__EXTRACT TO READ__
────

This article is part of a series. If you’d like to skip ahead, you can go to the master post that links to them all.
Last time we upgraded a game to the Unity3d 5 asset bundle system, and dealt with handling shared data files. This time we will explore an unexpected use for asset bundles – automatic texture scaling for different classes of device.
On this project, the artists really outdid themselves – very high quality, high resolution artwork. Unfortunately, rather too high for most of the devices we wanted to play on! They had done a lot of work to balance each image size against its detail and how large it would be used in the game. Notice how we had to make the high detailed icon relatively large compared to the core game sprite, all because the icon had more detail.
But there is a completely different way to approach the problem. A much simpler one, in fact. First you decide what device you consider the largest pixel size you want to support. In today’s market, this is typically a tablet device of some flavor. Art then designs everything at that consistent scale that looks good on that device. Now the art looks like the following image. Notice how they are all scaled based only on their visual importance in the game, with no wasted pixels. The car, a main focus of the game, is now large compared to the button icon that is only occasionally used.

────

__EXERCISE TASKS__
- a) Can you reproduce the passage of the texture-scaling article starting at "This article is" and ending at "classes of device.", word for word?
- b) Answer these questions from the texture-scaling article:
(i) What did the previous installment upgrade the game to?
(ii) What kind of device is typically the largest pixel size to support in today's market?
(iii) Under the simpler approach, which main focus of the game is large compared to the button icon?
- c) Could you rewrite the paragraph of the texture-scaling article beginning "But there is a completely different way" as a short list that keeps its main facts?
The material after this point comes from a different source than the article.

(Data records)
────

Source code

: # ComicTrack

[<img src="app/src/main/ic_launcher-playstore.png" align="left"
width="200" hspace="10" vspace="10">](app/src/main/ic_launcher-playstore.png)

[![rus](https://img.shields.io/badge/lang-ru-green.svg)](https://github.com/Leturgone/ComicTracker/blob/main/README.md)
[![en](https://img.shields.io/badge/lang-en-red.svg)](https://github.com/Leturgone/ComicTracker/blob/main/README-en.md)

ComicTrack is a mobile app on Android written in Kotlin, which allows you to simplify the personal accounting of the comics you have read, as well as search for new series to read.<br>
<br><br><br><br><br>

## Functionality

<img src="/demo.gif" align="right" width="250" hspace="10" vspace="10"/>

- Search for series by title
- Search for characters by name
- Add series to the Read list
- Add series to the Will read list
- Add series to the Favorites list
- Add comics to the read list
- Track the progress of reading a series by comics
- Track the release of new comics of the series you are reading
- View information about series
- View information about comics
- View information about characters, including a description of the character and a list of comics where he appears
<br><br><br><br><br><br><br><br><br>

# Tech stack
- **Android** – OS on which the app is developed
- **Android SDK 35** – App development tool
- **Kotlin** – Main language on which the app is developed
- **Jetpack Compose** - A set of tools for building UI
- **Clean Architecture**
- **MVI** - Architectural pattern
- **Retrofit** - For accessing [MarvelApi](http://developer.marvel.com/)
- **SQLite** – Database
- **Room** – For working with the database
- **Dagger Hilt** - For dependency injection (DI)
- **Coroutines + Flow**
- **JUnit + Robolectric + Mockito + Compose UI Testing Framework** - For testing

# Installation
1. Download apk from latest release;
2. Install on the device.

────

__ANSWER LIST__
- a)
This article is part of a series. If you’d like to skip ahead, you can go to the master post that links to them all.
Last time we upgraded a game to the Unity3d 5 asset bundle system, and dealt with handling shared data files. This time we will explore an unexpected use for asset bundles – automatic texture scaling for different classes of device.

- b)
(i) The Unity3d 5 asset bundle system.
(ii) A tablet device of some flavor.
(iii) The car.

- c)
- There is a different, much simpler way to approach the problem.
- First, decide which device has the largest pixel size you want to support, typically a tablet today.
- Art then designs everything at one consistent scale that looks good on that device.
- Images are scaled only by their visual importance in the game, with no wasted pixels.
- The car, a main focus of the game, is now large compared to the occasionally used button icon.